Stored dataset items:
▶

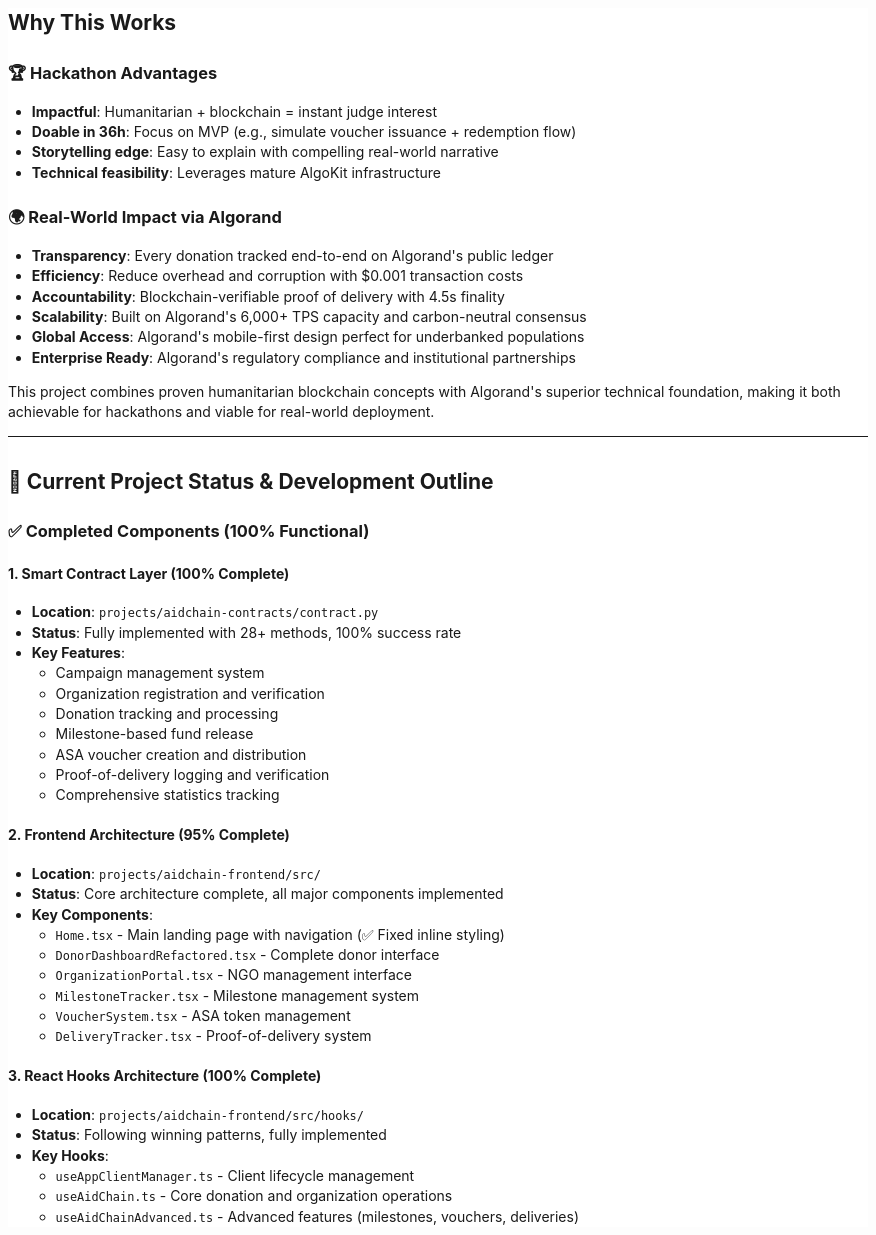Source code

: 
## Why This Works

### **🏆 Hackathon Advantages**
- **Impactful**: Humanitarian + blockchain = instant judge interest
- **Doable in 36h**: Focus on MVP (e.g., simulate voucher issuance + redemption flow)
- **Storytelling edge**: Easy to explain with compelling real-world narrative
- **Technical feasibility**: Leverages mature AlgoKit infrastructure

### **🌍 Real-World Impact via Algorand**
- **Transparency**: Every donation tracked end-to-end on Algorand's public ledger
- **Efficiency**: Reduce overhead and corruption with $0.001 transaction costs
- **Accountability**: Blockchain-verifiable proof of delivery with 4.5s finality
- **Scalability**: Built on Algorand's 6,000+ TPS capacity and carbon-neutral consensus
- **Global Access**: Algorand's mobile-first design perfect for underbanked populations
- **Enterprise Ready**: Algorand's regulatory compliance and institutional partnerships

This project combines proven humanitarian blockchain concepts with Algorand's superior technical foundation, making it both achievable for hackathons and viable for real-world deployment.

---

## 🎯 Current Project Status & Development Outline

### ✅ Completed Components (100% Functional)

#### 1. Smart Contract Layer (100% Complete)
- **Location**: `projects/aidchain-contracts/contract.py`
- **Status**: Fully implemented with 28+ methods, 100% success rate
- **Key Features**:
  - Campaign management system
  - Organization registration and verification
  - Donation tracking and processing
  - Milestone-based fund release
  - ASA voucher creation and distribution
  - Proof-of-delivery logging and verification
  - Comprehensive statistics tracking

#### 2. Frontend Architecture (95% Complete)
- **Location**: `projects/aidchain-frontend/src/`
- **Status**: Core architecture complete, all major components implemented
- **Key Components**:
  - `Home.tsx` - Main landing page with navigation (✅ Fixed inline styling)
  - `DonorDashboardRefactored.tsx` - Complete donor interface
  - `OrganizationPortal.tsx` - NGO management interface
  - `MilestoneTracker.tsx` - Milestone management system
  - `VoucherSystem.tsx` - ASA token management
  - `DeliveryTracker.tsx` - Proof-of-delivery system

#### 3. React Hooks Architecture (100% Complete)
- **Location**: `projects/aidchain-frontend/src/hooks/`
- **Status**: Following winning patterns, fully implemented
- **Key Hooks**:
  - `useAppClientManager.ts` - Client lifecycle management
  - `useAidChain.ts` - Core donation and organization operations
  - `useAidChainAdvanced.ts` - Advanced features (milestones, vouchers, deliveries)
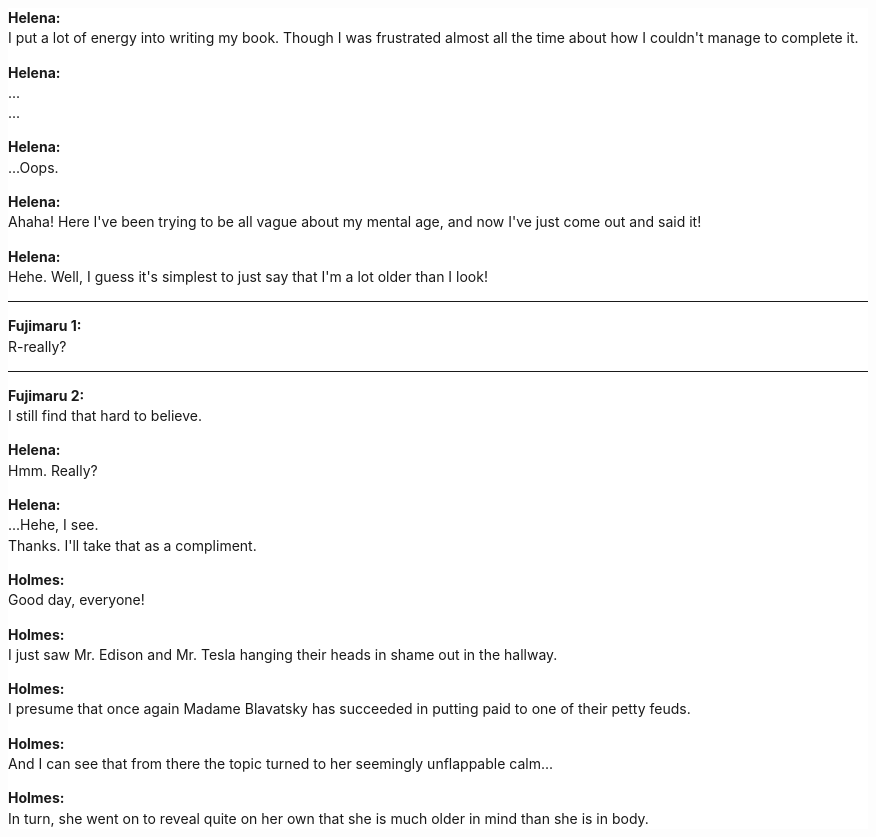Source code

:    
**Helena:**   
I put a lot of energy into writing my book. Though I was frustrated almost all the time about how I couldn't manage to complete it.  
  
   
**Helena:**   
...  
...  
  
   
**Helena:**   
...Oops.  
  
   
**Helena:**   
Ahaha! Here I've been trying to be all vague about my mental age, and now I've just come out and said it!  
  
   
**Helena:**   
Hehe. Well, I guess it's simplest to just say that I'm a lot older than I look!  
  
   
---  
  
**Fujimaru 1:**   
R-really?  
  
---  
  
**Fujimaru 2:**   
I still find that hard to believe.  
   
  
   
**Helena:**   
Hmm. Really?  
  
   
**Helena:**   
...Hehe, I see.  
Thanks. I'll take that as a compliment.  
  
   
**Holmes:**   
Good day, everyone!  
  
   
**Holmes:**   
I just saw Mr. Edison and Mr. Tesla hanging their heads in shame out in the hallway.  
  
   
**Holmes:**   
I presume that once again Madame Blavatsky has succeeded in putting paid to one of their petty feuds.  
  
   
**Holmes:**   
And I can see that from there the topic turned to her seemingly unflappable calm...  
  
   
**Holmes:**   
In turn, she went on to reveal quite on her own that she is much older in mind than she is in body.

◀

* _ACTIVITY_:
Nothing but the lines from the one with "And I can see" through the final line of the data above should be output, exactly as written.

* _SOLUTION_:
And I can see that from there the topic turned to her seemingly unflappable calm...  
  
   
**Holmes:**   
In turn, she went on to reveal quite on her own that she is much older in mind than she is in body.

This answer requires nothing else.